The Soul Food Dinner has taken place every February during Black History Month for the past five years, and it serves as the principal fundraiser for ABC. This year, the event held greater meaning because the group has not been able to hold other fundraisers due to bake sale restrictions on campus. But the event was a huge success, as many people picked up to-go orders.
“It’s our biggest fundraiser,” said ABC President Neriah Wharry. “We are fundraising for future events, or even next semester. We are in the works for what events we can have with COVID. We have big ideas, and we want to have a cookout that is free to the public.”
This is Wharry’s first year as ABC’s president, and she has found the event serves as a fundraiser, but also as a way to bring cultural awareness to NSU and the greater Tahlequah community.
She explained that soul food is interchangeable with Southern food. Traditionally, many in the Black community have enjoyed cobbler, mac and cheese, collard greens, sweet potatoes, cornbread, and fried chicken.
“Soul food takes its origin from Georgia, Mississippi, and Alabama – in a collection of states that is commonly referred to as the Deep South. During the transatlantic slave trade era, enslaved African people were given low-quality, meager food. So, people made the most out of what they were given.

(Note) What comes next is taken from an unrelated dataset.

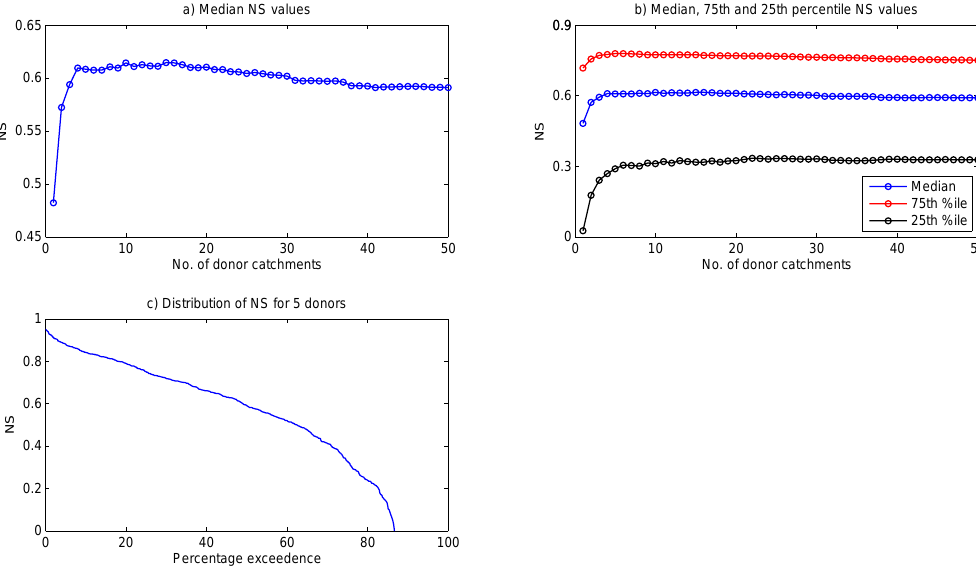
Fig. 2. (a) Relationship between number of donor catchments and median NS values, (b) relationship between number of donor catchments and median, 75th percentile, and 25th percentile NS values, and (c) distribution of NS values of simulated streamflows for the configuration of five donor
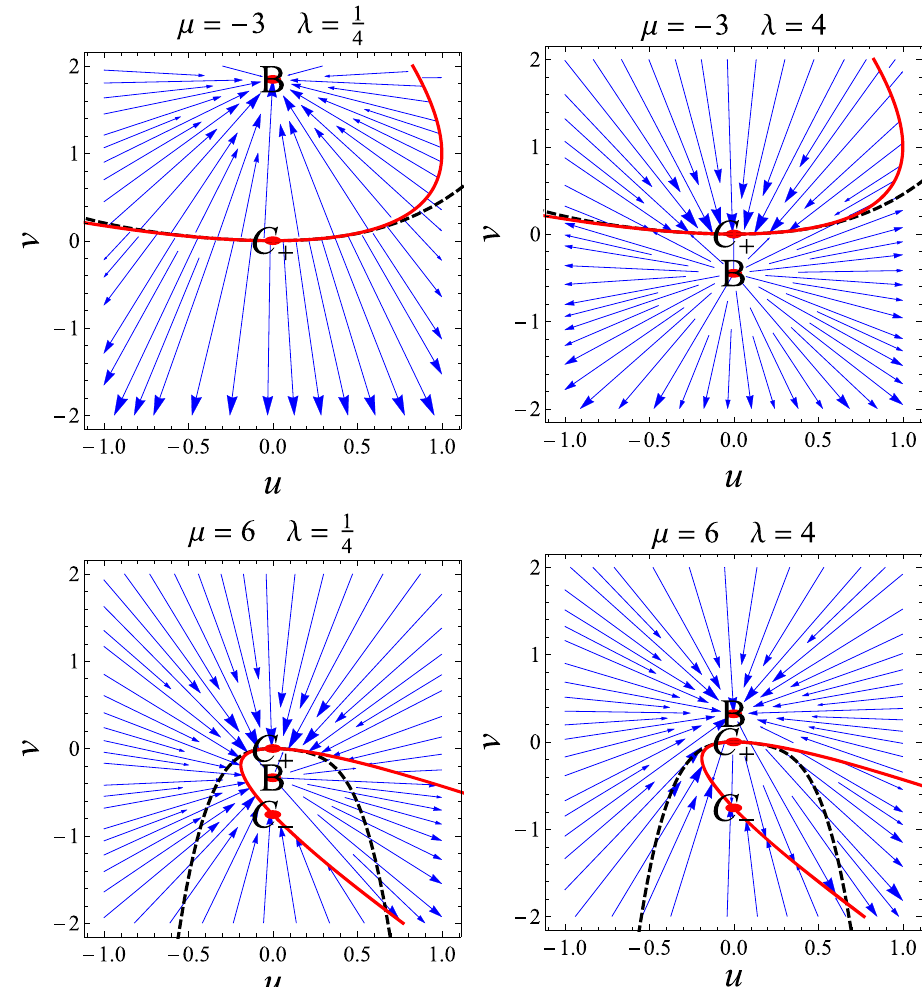
Fig. 4 Qualitative evolution in the phase plane ( u ,v) given by (38) for ω = 0. The solid red lines denote the implicit (cid:9) (cid:10) √ + x ( u )ω + function x ( u ) 6 y ( u ,v) 2 + 1 = 0, with x ( u ) and y ( u ,v) defined by (37) for ω = 0, whereas the dashed black lines represent the approximated center manifold of C + .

Over time, it has evolved into soul food,” Wharry said.
This year marks a change in the operation of the soul food event. In cooperation with the NSU Office of Diversity and Inclusion, the group was able to broadcast the event and create an online preorder form. While some patrons bought food on site, the online system allowed for the organization to know how much food to anticipate.
“This is the first year we’ve done preorder, and we had the exact amount of food, so none was wasted,” said Gail Vaughn, faculty and staff adviser.
The menu for the dinner was fried chicken, mac and cheese, green beans, cornbread, and fruit punch. The chicken was made by the grandmother of one of the students, who volunteered her services, and workers said it came from a family recipe. In a change from previous years, student volunteers delivered plates to anyone on campus.
With some of the proceeds, ABC will pay for its members to attend the annual Big XII Conference on Black Student Government. Last year’s conference was held at the University of Oklahoma, and ABC was able to send a representative. This year, with the event being held virtually, it is possible for everyone to attend.
“We regularly attend the Big XII Conference. That event is held for the Big XII institutions, so we are lucky to be invited,” said Vaughn.
She said that every year, ABC has had to make adjustments, but not as drastically as this year. Despite the obstacles imposed by the pandemic, the student organization’s membership has increased this year.
The purpose of the Association of Black Collegians is to encourage unity within the Black student body, to advocate for the needs of its membership, and to promote racial equality and create social awareness of African American culture.